Customized Decorator

By default, the pure_virtual decorator provided is quite strict. In some cases you may want to augment the properties to make it more forgiving. This can be done with the PureVirtualMeta.new() and PureVirtualMeta.new_class() functions. Both functions take additional **kwargs that augment the decorator and subsequent validation.

my_pure_virtual = PureVirtualMeta.new(strict_types=False)

class Interface(metaclass=PureVirtualMeta):

    @my_pure_virtual
    def foo(self, filepath: str):
        raise NotImplementedError()

class Overload(Interface):

    # This is NOT okay by default, but okay with our custom decorator 
    def foo(self, filepath):
        pass

Registry

There are two ways to control/retrieve the pure virtual functions available in the api.

From Id

Each pure_virtual decorator gets a unique identifier and all functions it its registry are handled underneath that.

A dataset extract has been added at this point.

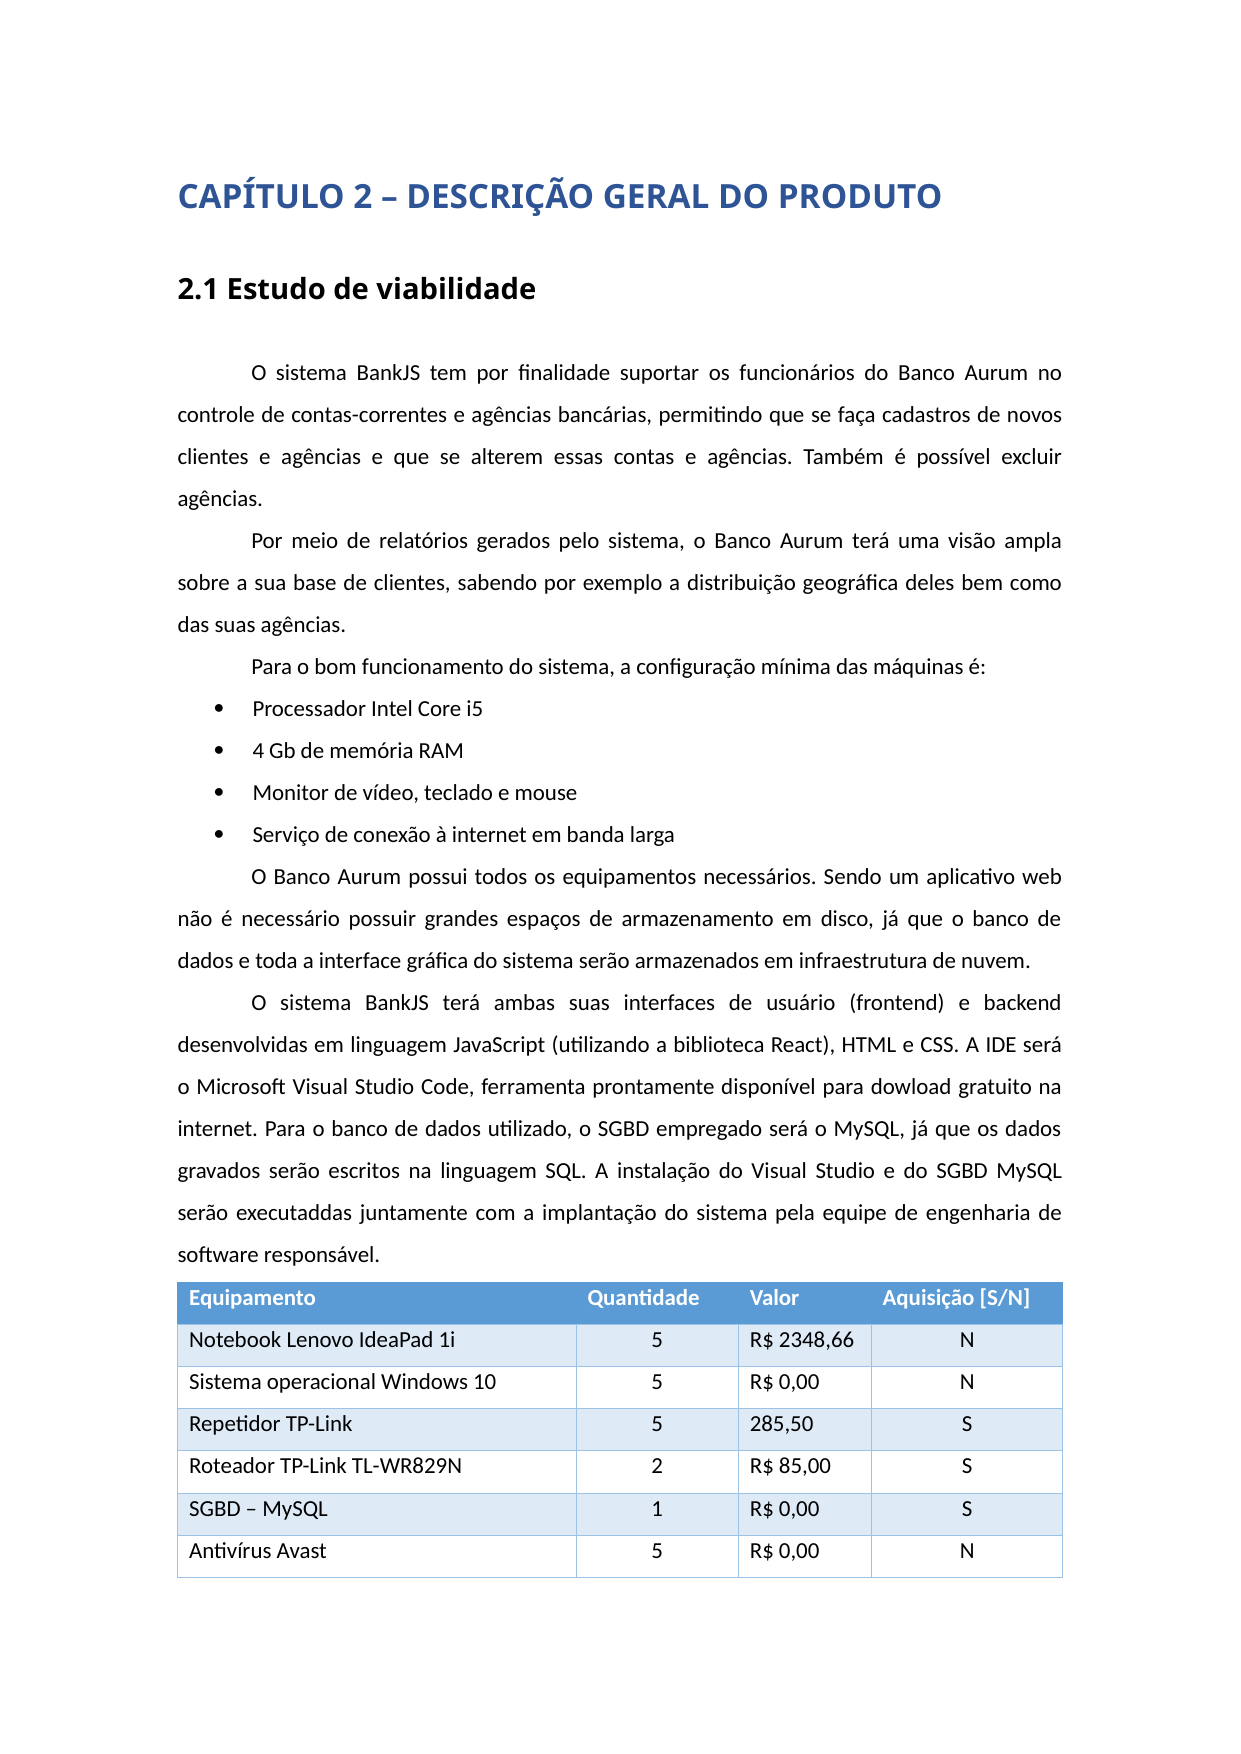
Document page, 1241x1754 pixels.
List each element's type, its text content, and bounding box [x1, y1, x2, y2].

class Interface(metaclass=PureVirtualMeta):

    @pure_virtual
    def foo(self, filepath):
        raise NotImplementedError()

print (PureVirtualMeta.virtual_functions_from_id(pure_virtual.id()))
# [<function Interface.save at ...>]

From Class

Each class registers the pure virtual functions and can be polled by both the class and an instance of said class.

class Interface(metaclass=PureVirtualMeta):

    pv_allow_base_instance = True

    @pure_virtual
    def foo(self, filepath):
        raise NotImplementedError()

print (PureVirtualMeta.pure_virtual_functions(Interface))
# [<function Interface.save at ...>]
print (PureVirtualMeta.pure_virtual_functions(Interface()))
# [<function Interface.save at ...>]
print (PureVirtualMeta.is_pure_virtual_class(Interface))
# True

Override Decorator

For clarity, we may want to decorate the overloaded functions. In C++ we use something like:

    void myFunction(int variable) override;

purepy provides the override decorator this this purpose.

from purepy import override
class Overload(Interface):

    @override()
    def foo(self, filepath):
        print ("This is overloaded")

Note: You must call the override decorator, even with no arguments, to setup the proper function binding.

In the future, this may to be used to further augment the functionality of overloaded functions.